Hi Tudor, Thank you for the answer.

  1. this occurs in a randon time frame (I checked the the transactions with a negative response time, which i guess comes from the root cause)

  2. the config:

interfaces:
device: any

protocols:
http:
ports: [9200]
send_request: true
send_response: true
include_body_for: ["text/html", "application/json"]

mysql:
ports: [3306]

mongodb:
ports: [27017, 27019]
send_request: true
send_response: true

output:
redis:
enabled: true
host: "redishostname"
port: 6379

  1. i don't know for sure, because this is still in test environment and i delete yersterday's indices.

  2. I do see drops on some servers, BUT, when i run responsetime < 0, and visualize in kibana for the result's split across the servers, i get that most of the transactions came from servers without any drops.

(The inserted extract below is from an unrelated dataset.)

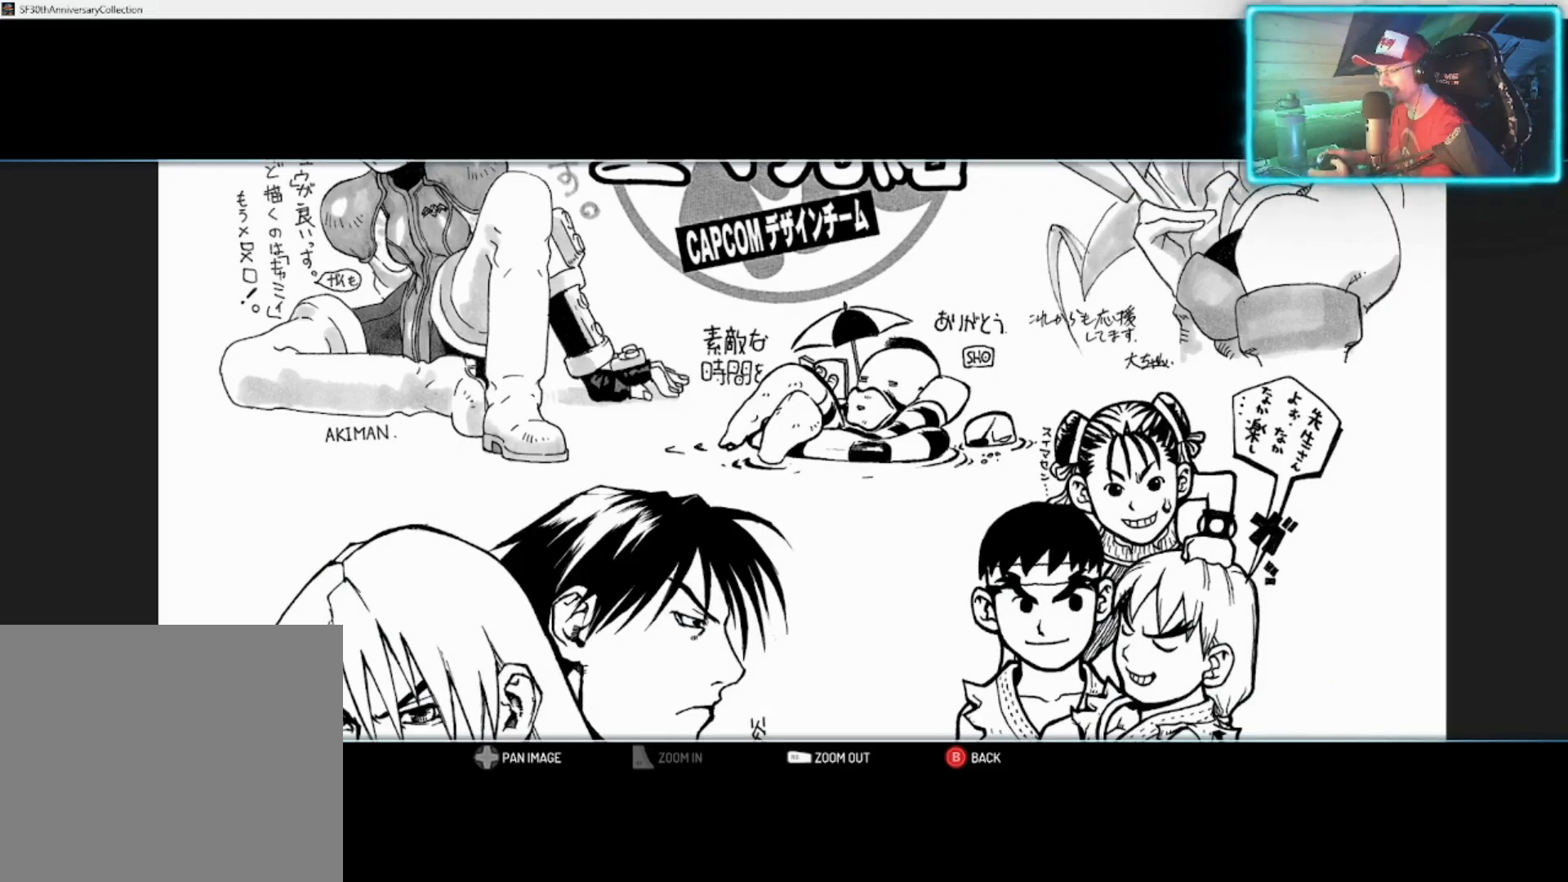
{"buttons": [], "left_stick": "down-left", "right_stick": "center", "events": [[283, "left_stick", "down"], [350, "left_stick", "down-left"]]}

This drops makes me worry, does the packetbeat has to do anything with the drops? those servers have the same hardware as production, and with the same exact traffic, i get drops on the test and not on prod.

Tudor, what should we do about it?

I used Logstash to parse the response, and use the took data as a new field, but I have a lot of transactions where the request doesn't match the response.

Is there a chance to get a trace with raw network packets? I'd like to have a look and see if we can improve correlation.

I can't get the production traffic out.
Ask me anything, I really need the traffic to correlate correctly.

Issue seem (!) to be resolved after upgrading (packetbeat's) Elasticsearch to 2.2.0 version (no sure why this is related) .
Edit: ** this did not solve the problem, just mitigated it

Any updates on this problem, i can see response time to be 0,1 for most of my traffic

Even I see that http responsetimes in either 0,1 and why not decimals? Is it rounding off?

I have the same problem. The response time for queries is mostly 0. Is this a bug?

Its been long I tested, I couldn't solve that at that time. I didn't dig deep into it, not sure if it is a bug.

Hi, Are you able to figure out solution to this problem?

@Akashi_Seih @jonatanzafar59 @Rachit_Puri Hi, Can you please help me if anyone if figured out the solution to this problem?